▶ **Work order**
Across the entries below, the lines containing "middle" should be counted and only their number returned.

▶ **Listed entries**
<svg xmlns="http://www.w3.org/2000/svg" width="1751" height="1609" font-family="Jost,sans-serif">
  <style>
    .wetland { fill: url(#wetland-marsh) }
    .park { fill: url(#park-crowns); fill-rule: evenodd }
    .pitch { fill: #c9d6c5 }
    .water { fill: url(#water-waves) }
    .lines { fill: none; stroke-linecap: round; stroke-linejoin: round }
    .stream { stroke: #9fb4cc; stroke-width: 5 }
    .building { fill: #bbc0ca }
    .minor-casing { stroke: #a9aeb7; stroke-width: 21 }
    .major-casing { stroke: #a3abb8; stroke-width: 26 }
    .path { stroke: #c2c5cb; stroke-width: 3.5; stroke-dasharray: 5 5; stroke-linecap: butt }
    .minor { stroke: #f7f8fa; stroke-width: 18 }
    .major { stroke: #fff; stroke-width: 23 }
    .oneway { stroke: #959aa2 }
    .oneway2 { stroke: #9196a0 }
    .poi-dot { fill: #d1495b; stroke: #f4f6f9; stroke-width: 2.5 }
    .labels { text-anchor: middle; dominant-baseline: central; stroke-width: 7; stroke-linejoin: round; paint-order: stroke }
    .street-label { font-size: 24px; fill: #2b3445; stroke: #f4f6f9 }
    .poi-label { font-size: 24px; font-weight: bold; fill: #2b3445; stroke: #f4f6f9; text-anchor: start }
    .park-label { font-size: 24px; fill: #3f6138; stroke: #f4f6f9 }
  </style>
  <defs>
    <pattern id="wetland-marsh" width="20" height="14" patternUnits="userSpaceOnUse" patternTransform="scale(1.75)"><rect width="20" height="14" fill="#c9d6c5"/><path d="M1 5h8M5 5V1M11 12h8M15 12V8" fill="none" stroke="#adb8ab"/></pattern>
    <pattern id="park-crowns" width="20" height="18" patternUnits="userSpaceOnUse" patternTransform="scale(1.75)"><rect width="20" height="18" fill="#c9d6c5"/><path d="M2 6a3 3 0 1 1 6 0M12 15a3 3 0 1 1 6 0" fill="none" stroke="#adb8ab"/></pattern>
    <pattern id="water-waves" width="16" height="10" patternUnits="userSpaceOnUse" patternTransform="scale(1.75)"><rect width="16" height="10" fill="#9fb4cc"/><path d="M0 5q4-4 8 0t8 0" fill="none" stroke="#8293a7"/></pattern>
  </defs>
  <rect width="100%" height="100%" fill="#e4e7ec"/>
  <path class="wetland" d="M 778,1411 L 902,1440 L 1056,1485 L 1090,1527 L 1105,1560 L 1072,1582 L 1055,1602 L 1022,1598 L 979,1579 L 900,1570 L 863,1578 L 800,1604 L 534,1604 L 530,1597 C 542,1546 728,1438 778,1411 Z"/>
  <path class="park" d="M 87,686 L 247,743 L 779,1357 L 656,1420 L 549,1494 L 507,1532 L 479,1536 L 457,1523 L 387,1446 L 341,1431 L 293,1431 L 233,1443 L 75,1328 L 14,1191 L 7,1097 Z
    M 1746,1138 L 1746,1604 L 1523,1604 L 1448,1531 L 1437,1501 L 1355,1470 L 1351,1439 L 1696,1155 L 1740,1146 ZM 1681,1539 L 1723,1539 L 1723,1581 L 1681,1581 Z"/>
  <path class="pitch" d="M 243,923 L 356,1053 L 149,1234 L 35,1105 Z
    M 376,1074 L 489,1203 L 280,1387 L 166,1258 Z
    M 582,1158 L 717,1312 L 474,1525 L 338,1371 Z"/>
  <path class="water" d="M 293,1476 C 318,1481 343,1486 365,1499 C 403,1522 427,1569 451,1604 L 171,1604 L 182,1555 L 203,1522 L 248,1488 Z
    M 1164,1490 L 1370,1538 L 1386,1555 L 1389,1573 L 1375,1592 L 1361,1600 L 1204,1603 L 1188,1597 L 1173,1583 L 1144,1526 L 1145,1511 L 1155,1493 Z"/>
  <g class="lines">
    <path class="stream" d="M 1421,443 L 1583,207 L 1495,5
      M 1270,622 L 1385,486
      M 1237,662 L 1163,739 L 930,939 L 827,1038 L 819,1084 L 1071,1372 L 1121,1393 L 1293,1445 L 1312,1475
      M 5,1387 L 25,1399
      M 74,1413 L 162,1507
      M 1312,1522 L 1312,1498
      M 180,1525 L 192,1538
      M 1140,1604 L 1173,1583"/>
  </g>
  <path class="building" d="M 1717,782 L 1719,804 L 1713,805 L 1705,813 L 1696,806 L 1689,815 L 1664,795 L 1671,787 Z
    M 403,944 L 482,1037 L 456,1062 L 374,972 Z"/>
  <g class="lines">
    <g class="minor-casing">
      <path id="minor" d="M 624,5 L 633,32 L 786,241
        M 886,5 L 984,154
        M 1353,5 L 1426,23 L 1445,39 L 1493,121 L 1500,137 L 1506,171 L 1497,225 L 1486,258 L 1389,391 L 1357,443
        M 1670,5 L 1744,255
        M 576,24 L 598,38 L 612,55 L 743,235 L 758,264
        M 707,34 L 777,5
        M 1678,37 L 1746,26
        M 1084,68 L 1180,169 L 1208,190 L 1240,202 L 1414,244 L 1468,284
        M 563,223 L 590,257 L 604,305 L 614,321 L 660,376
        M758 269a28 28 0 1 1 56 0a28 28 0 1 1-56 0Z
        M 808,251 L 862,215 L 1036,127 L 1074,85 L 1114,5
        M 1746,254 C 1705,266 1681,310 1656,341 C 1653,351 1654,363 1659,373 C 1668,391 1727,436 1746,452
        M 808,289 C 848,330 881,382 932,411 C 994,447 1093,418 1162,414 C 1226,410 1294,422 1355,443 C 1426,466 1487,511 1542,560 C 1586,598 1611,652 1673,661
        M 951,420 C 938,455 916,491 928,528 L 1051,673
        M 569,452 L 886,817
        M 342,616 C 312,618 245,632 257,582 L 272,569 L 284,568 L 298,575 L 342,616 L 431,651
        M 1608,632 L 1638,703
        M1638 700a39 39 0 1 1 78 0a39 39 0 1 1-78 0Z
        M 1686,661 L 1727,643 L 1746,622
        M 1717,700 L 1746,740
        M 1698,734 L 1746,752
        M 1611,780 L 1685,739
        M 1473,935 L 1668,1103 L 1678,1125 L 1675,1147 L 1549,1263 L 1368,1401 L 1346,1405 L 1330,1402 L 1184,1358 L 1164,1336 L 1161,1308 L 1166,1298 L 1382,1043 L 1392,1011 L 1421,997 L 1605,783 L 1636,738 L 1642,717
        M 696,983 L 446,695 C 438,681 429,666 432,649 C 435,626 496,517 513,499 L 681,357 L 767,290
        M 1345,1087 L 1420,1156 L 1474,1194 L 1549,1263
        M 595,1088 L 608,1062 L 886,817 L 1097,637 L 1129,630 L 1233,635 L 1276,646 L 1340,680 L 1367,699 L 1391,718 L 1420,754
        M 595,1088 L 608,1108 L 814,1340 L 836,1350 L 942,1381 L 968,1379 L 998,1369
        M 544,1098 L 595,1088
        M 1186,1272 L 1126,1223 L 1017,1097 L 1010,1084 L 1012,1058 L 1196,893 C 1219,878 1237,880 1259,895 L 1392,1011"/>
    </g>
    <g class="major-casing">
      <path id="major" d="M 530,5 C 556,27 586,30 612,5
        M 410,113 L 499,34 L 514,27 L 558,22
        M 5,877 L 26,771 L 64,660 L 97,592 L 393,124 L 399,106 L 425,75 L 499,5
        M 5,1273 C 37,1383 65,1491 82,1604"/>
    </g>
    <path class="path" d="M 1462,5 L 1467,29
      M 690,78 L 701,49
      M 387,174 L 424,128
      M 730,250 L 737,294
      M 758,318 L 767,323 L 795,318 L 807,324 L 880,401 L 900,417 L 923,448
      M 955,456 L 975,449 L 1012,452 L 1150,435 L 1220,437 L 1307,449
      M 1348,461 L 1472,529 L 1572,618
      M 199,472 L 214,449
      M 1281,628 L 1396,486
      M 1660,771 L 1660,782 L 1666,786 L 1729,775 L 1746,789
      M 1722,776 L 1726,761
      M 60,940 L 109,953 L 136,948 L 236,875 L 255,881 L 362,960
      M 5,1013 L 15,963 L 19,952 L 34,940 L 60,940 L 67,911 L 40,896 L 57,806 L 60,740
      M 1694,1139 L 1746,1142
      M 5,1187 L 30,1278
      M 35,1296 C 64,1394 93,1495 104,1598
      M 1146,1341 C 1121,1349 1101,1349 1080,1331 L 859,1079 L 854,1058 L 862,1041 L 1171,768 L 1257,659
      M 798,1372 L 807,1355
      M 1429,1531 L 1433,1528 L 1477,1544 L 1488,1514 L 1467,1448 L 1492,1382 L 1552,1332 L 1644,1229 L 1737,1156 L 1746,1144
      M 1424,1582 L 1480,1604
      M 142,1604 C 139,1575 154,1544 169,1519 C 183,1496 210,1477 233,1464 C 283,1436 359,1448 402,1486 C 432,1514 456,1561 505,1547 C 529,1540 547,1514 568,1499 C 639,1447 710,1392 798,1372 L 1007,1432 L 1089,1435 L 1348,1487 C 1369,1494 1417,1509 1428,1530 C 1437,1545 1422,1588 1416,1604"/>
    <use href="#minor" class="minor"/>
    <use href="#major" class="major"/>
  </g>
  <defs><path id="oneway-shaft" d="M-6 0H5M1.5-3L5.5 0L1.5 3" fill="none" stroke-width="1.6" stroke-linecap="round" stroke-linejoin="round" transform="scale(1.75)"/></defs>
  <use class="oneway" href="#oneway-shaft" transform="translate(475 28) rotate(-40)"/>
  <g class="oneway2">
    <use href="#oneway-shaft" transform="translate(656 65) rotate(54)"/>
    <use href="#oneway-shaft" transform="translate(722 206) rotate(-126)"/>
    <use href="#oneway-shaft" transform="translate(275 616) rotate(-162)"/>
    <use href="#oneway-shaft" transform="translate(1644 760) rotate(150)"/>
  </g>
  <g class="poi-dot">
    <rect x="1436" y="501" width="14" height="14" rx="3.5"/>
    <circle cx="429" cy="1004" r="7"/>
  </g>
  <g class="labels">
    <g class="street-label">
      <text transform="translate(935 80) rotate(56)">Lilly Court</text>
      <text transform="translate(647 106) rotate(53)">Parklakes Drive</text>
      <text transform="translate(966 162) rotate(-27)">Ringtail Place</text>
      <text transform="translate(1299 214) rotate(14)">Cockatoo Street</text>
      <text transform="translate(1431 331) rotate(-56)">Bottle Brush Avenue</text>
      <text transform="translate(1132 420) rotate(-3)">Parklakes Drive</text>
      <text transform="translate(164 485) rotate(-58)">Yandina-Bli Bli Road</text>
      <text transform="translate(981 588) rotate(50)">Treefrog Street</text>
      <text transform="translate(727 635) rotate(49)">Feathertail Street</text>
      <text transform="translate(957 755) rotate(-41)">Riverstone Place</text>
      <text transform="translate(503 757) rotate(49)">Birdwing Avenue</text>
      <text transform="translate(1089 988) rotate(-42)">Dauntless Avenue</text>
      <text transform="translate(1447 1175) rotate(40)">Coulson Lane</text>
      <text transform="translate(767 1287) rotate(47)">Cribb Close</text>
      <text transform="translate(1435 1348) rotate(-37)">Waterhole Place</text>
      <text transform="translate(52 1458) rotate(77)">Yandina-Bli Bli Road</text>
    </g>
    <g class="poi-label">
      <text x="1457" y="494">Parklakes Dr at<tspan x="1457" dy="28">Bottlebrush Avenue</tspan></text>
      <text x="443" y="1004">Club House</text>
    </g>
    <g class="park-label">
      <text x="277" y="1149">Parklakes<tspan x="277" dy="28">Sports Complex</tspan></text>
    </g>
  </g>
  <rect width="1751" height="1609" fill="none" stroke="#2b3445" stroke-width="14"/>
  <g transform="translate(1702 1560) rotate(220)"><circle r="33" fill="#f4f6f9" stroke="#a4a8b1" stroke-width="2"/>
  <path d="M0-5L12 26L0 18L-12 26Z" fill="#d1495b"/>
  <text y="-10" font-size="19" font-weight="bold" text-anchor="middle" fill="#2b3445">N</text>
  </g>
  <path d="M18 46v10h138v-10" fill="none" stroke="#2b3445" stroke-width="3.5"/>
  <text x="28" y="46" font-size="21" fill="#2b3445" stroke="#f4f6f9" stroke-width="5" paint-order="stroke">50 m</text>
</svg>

▶ **Solution to the problem**
2